傷ついたふたり







傷ついたふたり。

ふたりは何処か似ていて。

けれど、まるで違う。








その日の午後、桐山和雄は、五時限目の授業には出ずに、裏庭へと向かっていた。

このように授業を抜け出した彼が、時間を潰すのに用いた場所は、屋上が常だったのだが、今日は違った。

中天に昇った太陽を遮る物が屋上には無く、夏に差し掛かったこの季節には、

何時ものその場所は暑過ぎたのだ。


静まり返った校舎一階の廊下を、ゆっくりと歩いて行く。

そうして桐山は、誰も居ない筈の第二理科室の室内に人影を認めて、そちらへ視線をやった。

こちらの気配に気付いたのか、それとも偶然か、その人物の長い黒髪が揺れて、桐山の方を見た。


クラスメイトの、相馬光子だった。


普通の男子だったなら、そこでどぎまぎするか、赤くなるかのどちらかだったのかもしれない。

何しろ相馬光子は、とびきりの美少女だったので。

けれど桐山は、所謂、『普通』の男子ではなかったので、光子と視線がかち合っても、

それを認識しただけに留まった。

そのまま、彼はその場を立ち去ろうとしたのだが、視線の先の光子が手招きをしたので、

桐山は進めようとしていた足を止めた。

彼は、どうしても裏庭に行きたいのでは無かったし、単に時間を潰す事が出来るなら、

それが何処であっても、どうでも良かったのだ。

何より、視界に映るクラスメイトに興味を引かれたので、理科室の中に足先を向けた。


公立の中学校に、冷暖房の設備が整っている訳も無く、理科室内の空気は湿気を孕んで、

体に纏わりつくような重さがあった。

窓から差し込む強い日差しが、理科室独特の黒い木製の机を、鉛色に照らし出している。

光子はその机の上に腰を下ろし、足を組んで桐山に顔を向けていた。


『桐山くんも、サボリ?』

『・・・ああ』

『こう暑いと、授業受ける気なんてしないよね』

『・・・そうだな』


桐山の返事を聞いているのかいないのか、光子は気怠るそうな瞳をして、『学校なんて、くだらない』

と、吐き捨てるように呟いた。

実の処、彼女にとっては学校だけで無く、世の中全てがくだらない事柄で埋め尽くされていたのだが。

どこか上の空の光子を桐山は見ていたが、不意に光子の横顔が彼の方を向くと、思い出したように

笑顔になって口を開いた。


『そう言えば、この間はありがとう。男に絡まれてるの助けてくれて、ダンスまで踊ってくれて。

あたし、何もお礼してなかったね』

『別に、礼など必要ない』

『いいの、あたしがそうしたいんだから。何かお礼させて』


光子は柔らかく笑って、それから、何かを考えるように天井を見上げる。

暫くして、天井に向けられていた光子の視線が移動して、少し高い位置にある桐山の瞳を

悪戯っぽく上目遣いで見上げた。


『・・・そうね、キスなんてどう?』

『・・・・・・』


彼女の申し出は、桐山が予想していないものだったらしく、彼は光子の顔をじっと見詰めた。

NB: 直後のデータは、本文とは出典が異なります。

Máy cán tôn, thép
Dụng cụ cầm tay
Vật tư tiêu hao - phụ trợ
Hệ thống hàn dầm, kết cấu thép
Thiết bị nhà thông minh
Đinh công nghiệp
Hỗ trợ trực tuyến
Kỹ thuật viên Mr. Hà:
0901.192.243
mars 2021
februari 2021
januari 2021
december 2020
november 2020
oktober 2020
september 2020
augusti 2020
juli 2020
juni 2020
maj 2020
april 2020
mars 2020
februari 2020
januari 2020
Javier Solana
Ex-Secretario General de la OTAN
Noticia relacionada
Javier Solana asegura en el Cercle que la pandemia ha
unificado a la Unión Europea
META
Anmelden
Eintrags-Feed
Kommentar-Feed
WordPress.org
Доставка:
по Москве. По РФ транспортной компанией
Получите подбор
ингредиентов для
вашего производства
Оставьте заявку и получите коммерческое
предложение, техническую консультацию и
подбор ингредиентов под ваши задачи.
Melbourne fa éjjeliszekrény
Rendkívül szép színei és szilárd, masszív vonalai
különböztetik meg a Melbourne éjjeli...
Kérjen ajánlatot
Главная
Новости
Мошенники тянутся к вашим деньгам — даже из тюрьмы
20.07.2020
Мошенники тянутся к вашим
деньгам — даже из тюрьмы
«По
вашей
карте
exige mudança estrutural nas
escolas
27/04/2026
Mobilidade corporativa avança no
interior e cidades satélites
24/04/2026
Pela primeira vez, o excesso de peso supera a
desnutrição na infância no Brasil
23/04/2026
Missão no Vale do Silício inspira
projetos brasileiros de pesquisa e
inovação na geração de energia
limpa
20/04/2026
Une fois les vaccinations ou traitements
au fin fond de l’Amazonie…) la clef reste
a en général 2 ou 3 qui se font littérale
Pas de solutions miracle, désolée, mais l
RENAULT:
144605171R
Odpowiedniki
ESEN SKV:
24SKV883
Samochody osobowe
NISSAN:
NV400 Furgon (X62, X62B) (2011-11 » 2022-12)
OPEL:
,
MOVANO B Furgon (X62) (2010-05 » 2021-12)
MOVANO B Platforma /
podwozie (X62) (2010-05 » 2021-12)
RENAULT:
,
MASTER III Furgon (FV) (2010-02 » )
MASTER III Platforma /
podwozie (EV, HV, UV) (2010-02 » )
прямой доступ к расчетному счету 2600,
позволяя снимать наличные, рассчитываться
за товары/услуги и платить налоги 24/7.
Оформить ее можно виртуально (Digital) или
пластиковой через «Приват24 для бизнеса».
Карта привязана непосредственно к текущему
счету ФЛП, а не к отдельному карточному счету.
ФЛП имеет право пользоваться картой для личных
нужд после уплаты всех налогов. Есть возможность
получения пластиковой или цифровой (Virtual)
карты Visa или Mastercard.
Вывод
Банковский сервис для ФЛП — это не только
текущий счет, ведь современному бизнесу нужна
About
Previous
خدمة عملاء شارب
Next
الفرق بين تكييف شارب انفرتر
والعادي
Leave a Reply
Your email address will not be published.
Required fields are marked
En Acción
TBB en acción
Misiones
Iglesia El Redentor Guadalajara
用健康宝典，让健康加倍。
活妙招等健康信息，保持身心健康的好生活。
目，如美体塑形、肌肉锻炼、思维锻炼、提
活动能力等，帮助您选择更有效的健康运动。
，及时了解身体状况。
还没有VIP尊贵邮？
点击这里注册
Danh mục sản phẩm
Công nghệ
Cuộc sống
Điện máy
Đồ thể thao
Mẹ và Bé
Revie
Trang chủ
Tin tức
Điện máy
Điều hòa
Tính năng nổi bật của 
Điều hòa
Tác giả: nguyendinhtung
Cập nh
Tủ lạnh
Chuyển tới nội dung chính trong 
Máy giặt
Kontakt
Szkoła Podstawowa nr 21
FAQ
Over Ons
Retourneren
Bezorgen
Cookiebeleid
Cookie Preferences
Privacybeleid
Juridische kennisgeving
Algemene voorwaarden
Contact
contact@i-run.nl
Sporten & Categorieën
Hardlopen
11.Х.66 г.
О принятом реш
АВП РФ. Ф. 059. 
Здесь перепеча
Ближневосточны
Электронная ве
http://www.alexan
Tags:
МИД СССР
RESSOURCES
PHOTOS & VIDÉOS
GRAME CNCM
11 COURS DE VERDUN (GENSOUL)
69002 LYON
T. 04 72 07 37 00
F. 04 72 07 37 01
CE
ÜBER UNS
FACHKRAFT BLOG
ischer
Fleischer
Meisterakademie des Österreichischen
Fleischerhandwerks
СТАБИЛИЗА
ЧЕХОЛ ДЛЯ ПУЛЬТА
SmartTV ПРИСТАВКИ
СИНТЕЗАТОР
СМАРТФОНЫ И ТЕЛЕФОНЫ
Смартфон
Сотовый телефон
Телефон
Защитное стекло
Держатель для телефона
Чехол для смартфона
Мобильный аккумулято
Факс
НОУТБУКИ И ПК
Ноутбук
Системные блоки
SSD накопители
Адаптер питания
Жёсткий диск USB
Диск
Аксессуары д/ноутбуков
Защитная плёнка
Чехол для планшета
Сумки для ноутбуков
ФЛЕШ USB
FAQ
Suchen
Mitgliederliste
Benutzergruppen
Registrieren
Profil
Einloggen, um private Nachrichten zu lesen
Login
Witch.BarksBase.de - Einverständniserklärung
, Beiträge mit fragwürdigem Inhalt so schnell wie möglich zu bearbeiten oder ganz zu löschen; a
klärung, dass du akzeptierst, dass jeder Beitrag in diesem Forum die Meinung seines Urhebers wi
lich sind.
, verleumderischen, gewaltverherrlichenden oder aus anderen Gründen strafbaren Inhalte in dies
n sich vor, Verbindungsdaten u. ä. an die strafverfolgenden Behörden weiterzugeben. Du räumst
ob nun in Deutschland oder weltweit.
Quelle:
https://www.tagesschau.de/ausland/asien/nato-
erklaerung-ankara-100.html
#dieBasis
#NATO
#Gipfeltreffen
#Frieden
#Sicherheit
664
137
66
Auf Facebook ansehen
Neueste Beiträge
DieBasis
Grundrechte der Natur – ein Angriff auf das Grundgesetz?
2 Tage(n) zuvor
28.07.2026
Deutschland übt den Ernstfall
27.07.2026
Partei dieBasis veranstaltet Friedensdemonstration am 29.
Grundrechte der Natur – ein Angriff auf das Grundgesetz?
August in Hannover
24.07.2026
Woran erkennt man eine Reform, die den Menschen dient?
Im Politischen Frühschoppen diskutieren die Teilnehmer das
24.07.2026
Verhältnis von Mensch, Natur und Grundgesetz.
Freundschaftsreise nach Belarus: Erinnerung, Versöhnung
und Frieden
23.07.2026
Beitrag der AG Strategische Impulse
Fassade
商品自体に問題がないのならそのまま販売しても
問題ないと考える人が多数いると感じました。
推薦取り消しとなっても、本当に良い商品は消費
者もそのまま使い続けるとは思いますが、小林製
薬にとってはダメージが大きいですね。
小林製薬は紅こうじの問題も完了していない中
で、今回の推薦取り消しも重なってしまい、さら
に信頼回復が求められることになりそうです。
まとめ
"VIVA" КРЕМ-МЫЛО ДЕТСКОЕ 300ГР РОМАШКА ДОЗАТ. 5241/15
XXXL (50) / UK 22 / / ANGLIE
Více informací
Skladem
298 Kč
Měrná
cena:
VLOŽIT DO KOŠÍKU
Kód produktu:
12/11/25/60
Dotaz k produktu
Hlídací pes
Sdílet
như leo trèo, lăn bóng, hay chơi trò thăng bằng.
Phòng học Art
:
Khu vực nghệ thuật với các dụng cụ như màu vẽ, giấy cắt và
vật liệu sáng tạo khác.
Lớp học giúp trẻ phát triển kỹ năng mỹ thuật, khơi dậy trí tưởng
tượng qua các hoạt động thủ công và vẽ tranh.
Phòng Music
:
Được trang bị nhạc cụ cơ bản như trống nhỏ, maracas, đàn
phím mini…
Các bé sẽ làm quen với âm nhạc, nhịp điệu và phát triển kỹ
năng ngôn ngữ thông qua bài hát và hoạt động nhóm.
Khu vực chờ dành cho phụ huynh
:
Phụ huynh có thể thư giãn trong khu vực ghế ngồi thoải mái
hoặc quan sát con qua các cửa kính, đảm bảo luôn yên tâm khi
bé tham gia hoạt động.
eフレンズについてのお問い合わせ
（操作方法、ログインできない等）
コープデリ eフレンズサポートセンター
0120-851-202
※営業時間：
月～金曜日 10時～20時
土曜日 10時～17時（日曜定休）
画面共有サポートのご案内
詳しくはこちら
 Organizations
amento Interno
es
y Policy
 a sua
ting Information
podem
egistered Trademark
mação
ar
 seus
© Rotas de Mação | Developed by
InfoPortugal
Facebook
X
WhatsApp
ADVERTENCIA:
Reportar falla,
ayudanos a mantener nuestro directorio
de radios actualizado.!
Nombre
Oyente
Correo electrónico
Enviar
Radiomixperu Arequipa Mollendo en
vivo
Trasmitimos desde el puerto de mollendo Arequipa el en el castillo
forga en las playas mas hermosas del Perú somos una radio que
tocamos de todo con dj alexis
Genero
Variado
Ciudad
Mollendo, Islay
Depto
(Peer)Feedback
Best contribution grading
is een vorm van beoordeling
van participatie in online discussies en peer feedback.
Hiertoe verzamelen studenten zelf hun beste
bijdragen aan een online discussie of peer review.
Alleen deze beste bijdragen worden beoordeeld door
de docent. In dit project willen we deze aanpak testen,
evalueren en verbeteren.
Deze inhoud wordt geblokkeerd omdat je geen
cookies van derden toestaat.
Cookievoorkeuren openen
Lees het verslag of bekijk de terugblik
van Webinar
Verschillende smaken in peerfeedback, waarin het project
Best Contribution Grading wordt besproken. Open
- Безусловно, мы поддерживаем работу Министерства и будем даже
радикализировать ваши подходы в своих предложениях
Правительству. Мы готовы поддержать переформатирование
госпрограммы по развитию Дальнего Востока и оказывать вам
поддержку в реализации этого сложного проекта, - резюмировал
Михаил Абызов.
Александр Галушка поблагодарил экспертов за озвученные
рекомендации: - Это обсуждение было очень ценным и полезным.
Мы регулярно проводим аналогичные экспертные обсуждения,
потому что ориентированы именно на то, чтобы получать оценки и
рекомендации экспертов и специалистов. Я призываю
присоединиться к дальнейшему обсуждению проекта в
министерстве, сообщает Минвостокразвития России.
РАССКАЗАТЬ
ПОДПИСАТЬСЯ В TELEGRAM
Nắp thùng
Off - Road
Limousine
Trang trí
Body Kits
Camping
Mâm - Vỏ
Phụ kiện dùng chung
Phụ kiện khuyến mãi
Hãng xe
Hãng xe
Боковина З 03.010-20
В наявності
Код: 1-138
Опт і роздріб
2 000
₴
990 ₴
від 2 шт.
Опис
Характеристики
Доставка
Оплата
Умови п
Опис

桐山の視線を捉えた光子は、その年齢の少女とは思えないような、大人びた笑みを、

その口元に浮かべた。


生温い空気が、冴え冴えと氷結して行くような、二人の姿。

およそ、くちづけを交わすには、余りに似つかわしくない、そんな雰囲気。

表情ひとつ変えず、無言のままで、静かに桐山の体が、光子の姿に近寄る。



【相馬とキスをする】

──それも悪くない。

それが、桐山が出した結論だった。



睫毛が長いと思った。

質の良い、けれども濃厚な甘い香水の香りがした。

触れた唇に、馴染みのない感触──リップクリームか、口紅が塗られているのだろう──に、

微かな違和感を憶える。

それよりももっと、桐山は別のものに違和感を強く、感じた。



まるで、体温と言うものが感じられない、その唇に。



いや、違和感などとは正反対なのだ、これは。

桐山は知っている。

これは最も良く知る、最も馴染んだ、自分の──





『・・・あたし達って、似てるのかもしれないね』





数秒触れただけの、戯れのようなくちづけを終えてから、光子はそう言った。

笑顔の浮かんでいない、どこか真剣なその表情に、桐山は頷いた。

彼も同じように、思ったから。














傷ついたふたり。

ふたりは何処か似ていて。

けれど、まるで違う。

降り注ぐ小さな優しさすら、気付かずに。

それを受け取る術も知らず。

ただ、そこに。

振り返れば、有るのに。















その日の夜は、やはり満月で。

満天の星空と、そこに浮かぶ、青白い、月満ちる天体を見上げて。

彼女は今夜も、どこかで踊っているのだろうかと、桐山和雄はそう、考えた。